» **Tarefa proposta 1**
Converta todas as linhas do material exibido, que aparece mais abaixo depois da entrevista, em uma tabela Markdown com as colunas Nº e Linha. Na coluna Nº vai o número de cada linha e na coluna Linha vai o seu conteúdo, deixando de fora as linhas em branco.
:: Trecho do texto
JP3 Entrevista: Antônio Xerxenesky

Antônio Xerxenesky, nascido em Porto Alegre, em 1984, é doutor em Teoria Literária pela Universidade de São Paulo, professor, tradutor, responsável pelo selo literário da editora DBA e escritor reconhecido internacionalmente, publicado na França, Espanha, Alemanha e Itália.

1 – Primeiro, eu gostaria de seguir uma suposta ordem lógica e visitar o início. Quais foram os seus primeiros contatos com a literatura, de uma maneira geral? Sabe-se que em um determinado momento da sua vida universitária, ainda no Rio Grande do Sul, você trocou o curso de Física, que até então você frequentava, pelo de Letras. Seu contato com a literatura foi anterior a este momento, teve alguma relação com a mudança?

Eu sou filho de pais que sempre leram muito, minha mãe é formada em Letras etc. Portanto, o contato com a literatura vem desde sempre – eu só demorei para aceitar que ela era algo tão determinante na minha vida. Eu achava (com um tanto de razão) que a carreira de Letras é incerta, arriscada e, de modo geral, mal remunerada. Por isso, logo que saí do colégio, primeiro fiz dois anos de Direito (até descobrir que detestava), depois fui para a Física (onde descobri que era burro demais para cálculo avançado), até que enfim aceitei o destino que as Letras me chamavam. Não me arrependo. Só às vezes.

2 – Ainda nesta linha, em sua dissertação de mestrado em literatura comparada, você trata da literatura rumo a si mesma, da importância da reflexão literária sobre a própria atividade e produção, e para isso você busca apoio nas obras de Roberto Bolaño e Enrique Vila-Matas, que tratam desse tema e se contrapõe de determinada maneira, muito embora sejam escritores contemporâneos, que viveram em Barcelona e escrevem em espanhol. Então meu questionamento é como você chegou a esta dissertação e colocou a obra desses autores em um diálogo?
::::
» **Tarefa proposta 2**
Liste todos os países em que, segundo a entrevista, Antônio Xerxenesky foi publicado.
:: Material exibido
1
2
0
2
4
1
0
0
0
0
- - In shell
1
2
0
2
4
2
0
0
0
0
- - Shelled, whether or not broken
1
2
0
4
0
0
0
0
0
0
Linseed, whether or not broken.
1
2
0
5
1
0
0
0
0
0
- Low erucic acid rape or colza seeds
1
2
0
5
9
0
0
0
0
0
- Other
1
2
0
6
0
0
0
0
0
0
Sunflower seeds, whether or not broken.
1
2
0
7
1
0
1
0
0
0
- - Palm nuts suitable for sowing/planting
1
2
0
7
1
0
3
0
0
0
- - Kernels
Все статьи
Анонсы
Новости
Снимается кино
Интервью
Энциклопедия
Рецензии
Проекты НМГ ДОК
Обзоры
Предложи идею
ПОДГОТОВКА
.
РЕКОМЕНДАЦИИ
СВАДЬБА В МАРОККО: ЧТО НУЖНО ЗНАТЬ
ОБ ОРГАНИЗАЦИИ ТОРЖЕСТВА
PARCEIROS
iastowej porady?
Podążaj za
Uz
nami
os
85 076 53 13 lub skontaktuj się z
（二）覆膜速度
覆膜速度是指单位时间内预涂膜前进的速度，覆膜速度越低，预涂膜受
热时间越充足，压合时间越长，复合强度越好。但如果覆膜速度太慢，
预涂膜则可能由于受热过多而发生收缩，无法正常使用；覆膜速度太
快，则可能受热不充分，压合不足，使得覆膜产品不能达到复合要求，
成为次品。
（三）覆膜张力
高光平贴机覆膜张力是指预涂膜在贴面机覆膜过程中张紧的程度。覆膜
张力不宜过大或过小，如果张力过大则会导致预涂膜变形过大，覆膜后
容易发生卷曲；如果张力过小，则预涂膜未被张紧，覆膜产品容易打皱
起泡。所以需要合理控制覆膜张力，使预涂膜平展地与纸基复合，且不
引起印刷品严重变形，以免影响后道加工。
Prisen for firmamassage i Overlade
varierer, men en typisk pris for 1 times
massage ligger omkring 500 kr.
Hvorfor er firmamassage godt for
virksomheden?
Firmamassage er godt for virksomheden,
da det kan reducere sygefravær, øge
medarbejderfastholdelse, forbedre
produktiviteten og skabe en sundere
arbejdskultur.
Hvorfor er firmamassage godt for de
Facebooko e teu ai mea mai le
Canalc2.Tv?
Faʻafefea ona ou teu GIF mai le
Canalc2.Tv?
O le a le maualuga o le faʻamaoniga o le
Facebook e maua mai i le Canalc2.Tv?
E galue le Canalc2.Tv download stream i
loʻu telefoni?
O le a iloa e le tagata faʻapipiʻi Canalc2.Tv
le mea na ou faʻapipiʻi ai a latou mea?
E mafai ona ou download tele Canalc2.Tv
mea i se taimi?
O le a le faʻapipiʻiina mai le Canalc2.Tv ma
::::
» **Solução da tarefa 1**
| Nº | Linha |
|---|---|
| 1 | 1 |
| 2 | 2 |
| 3 | 0 |
| 4 | 2 |
| 5 | 4 |
| 6 | 1 |
| 7 | 0 |
| 8 | 0 |
| 9 | 0 |
| 10 | 0 |
| 11 | - - In shell |
| 12 | 1 |
| 13 | 2 |
| 14 | 0 |
| 15 | 2 |
| 16 | 4 |
| 17 | 2 |
| 18 | 0 |
| 19 | 0 |
| 20 | 0 |
| 21 | 0 |
| 22 | - - Shelled, whether or not broken |
| 23 | 1 |
| 24 | 2 |
| 25 | 0 |
| 26 | 4 |
| 27 | 0 |
| 28 | 0 |
| 29 | 0 |
| 30 | 0 |
| 31 | 0 |
| 32 | 0 |
| 33 | Linseed, whether or not broken. |
| 34 | 1 |
| 35 | 2 |
| 36 | 0 |
| 37 | 5 |
| 38 | 1 |
| 39 | 0 |
| 40 | 0 |
| 41 | 0 |
| 42 | 0 |
| 43 | 0 |
| 44 | - Low erucic acid rape or colza seeds |
| 45 | 1 |
| 46 | 2 |
| 47 | 0 |
| 48 | 5 |
| 49 | 9 |
| 50 | 0 |
| 51 | 0 |
| 52 | 0 |
| 53 | 0 |
| 54 | 0 |
| 55 | - Other |
| 56 | 1 |
| 57 | 2 |
| 58 | 0 |
| 59 | 6 |
| 60 | 0 |
| 61 | 0 |
| 62 | 0 |
| 63 | 0 |
| 64 | 0 |
| 65 | 0 |
| 66 | Sunflower seeds, whether or not broken. |
| 67 | 1 |
| 68 | 2 |
| 69 | 0 |
| 70 | 7 |
| 71 | 1 |
| 72 | 0 |
| 73 | 1 |
| 74 | 0 |
| 75 | 0 |
| 76 | 0 |
| 77 | - - Palm nuts suitable for sowing/planting |
| 78 | 1 |
| 79 | 2 |
| 80 | 0 |
| 81 | 7 |
| 82 | 1 |
| 83 | 0 |
| 84 | 3 |
| 85 | 0 |
| 86 | 0 |
| 87 | 0 |
| 88 | - - Kernels |
| 89 | Все статьи |
| 90 | Анонсы |
| 91 | Новости |
| 92 | Снимается кино |
| 93 | Интервью |
| 94 | Энциклопедия |
| 95 | Рецензии |
| 96 | Проекты НМГ ДОК |
| 97 | Обзоры |
| 98 | Предложи идею |
| 99 | ПОДГОТОВКА |
| 100 | . |
| 101 | РЕКОМЕНДАЦИИ |
| 102 | СВАДЬБА В МАРОККО: ЧТО НУЖНО ЗНАТЬ |
| 103 | ОБ ОРГАНИЗАЦИИ ТОРЖЕСТВА |
| 104 | PARCEIROS |
| 105 | iastowej porady? |
| 106 | Podążaj za |
| 107 | Uz |
| 108 | nami |
| 109 | os |
| 110 | 85 076 53 13 lub skontaktuj się z |
| 111 | （二）覆膜速度 |
| 112 | 覆膜速度是指单位时间内预涂膜前进的速度，覆膜速度越低，预涂膜受 |
| 113 | 热时间越充足，压合时间越长，复合强度越好。但如果覆膜速度太慢， |
| 114 | 预涂膜则可能由于受热过多而发生收缩，无法正常使用；覆膜速度太 |
| 115 | 快，则可能受热不充分，压合不足，使得覆膜产品不能达到复合要求， |
| 116 | 成为次品。 |
| 117 | （三）覆膜张力 |
| 118 | 高光平贴机覆膜张力是指预涂膜在贴面机覆膜过程中张紧的程度。覆膜 |
| 119 | 张力不宜过大或过小，如果张力过大则会导致预涂膜变形过大，覆膜后 |
| 120 | 容易发生卷曲；如果张力过小，则预涂膜未被张紧，覆膜产品容易打皱 |
| 121 | 起泡。所以需要合理控制覆膜张力，使预涂膜平展地与纸基复合，且不 |
| 122 | 引起印刷品严重变形，以免影响后道加工。 |
| 123 | Prisen for firmamassage i Overlade |
| 124 | varierer, men en typisk pris for 1 times |
| 125 | massage ligger omkring 500 kr. |
| 126 | Hvorfor er firmamassage godt for |
| 127 | virksomheden? |
| 128 | Firmamassage er godt for virksomheden, |
| 129 | da det kan reducere sygefravær, øge |
| 130 | medarbejderfastholdelse, forbedre |
| 131 | produktiviteten og skabe en sundere |
| 132 | arbejdskultur. |
| 133 | Hvorfor er firmamassage godt for de |
| 134 | Facebooko e teu ai mea mai le |
| 135 | Canalc2.Tv? |
| 136 | Faʻafefea ona ou teu GIF mai le |
| 137 | Canalc2.Tv? |
| 138 | O le a le maualuga o le faʻamaoniga o le |
| 139 | Facebook e maua mai i le Canalc2.Tv? |
| 140 | E galue le Canalc2.Tv download stream i |
| 141 | loʻu telefoni? |
| 142 | O le a iloa e le tagata faʻapipiʻi Canalc2.Tv |
| 143 | le mea na ou faʻapipiʻi ai a latou mea? |
| 144 | E mafai ona ou download tele Canalc2.Tv |
| 145 | mea i se taimi? |
| 146 | O le a le faʻapipiʻiina mai le Canalc2.Tv ma |

» **Solução da tarefa 2**
Antônio Xerxenesky foi publicado na França, na Espanha, na Alemanha e na Itália.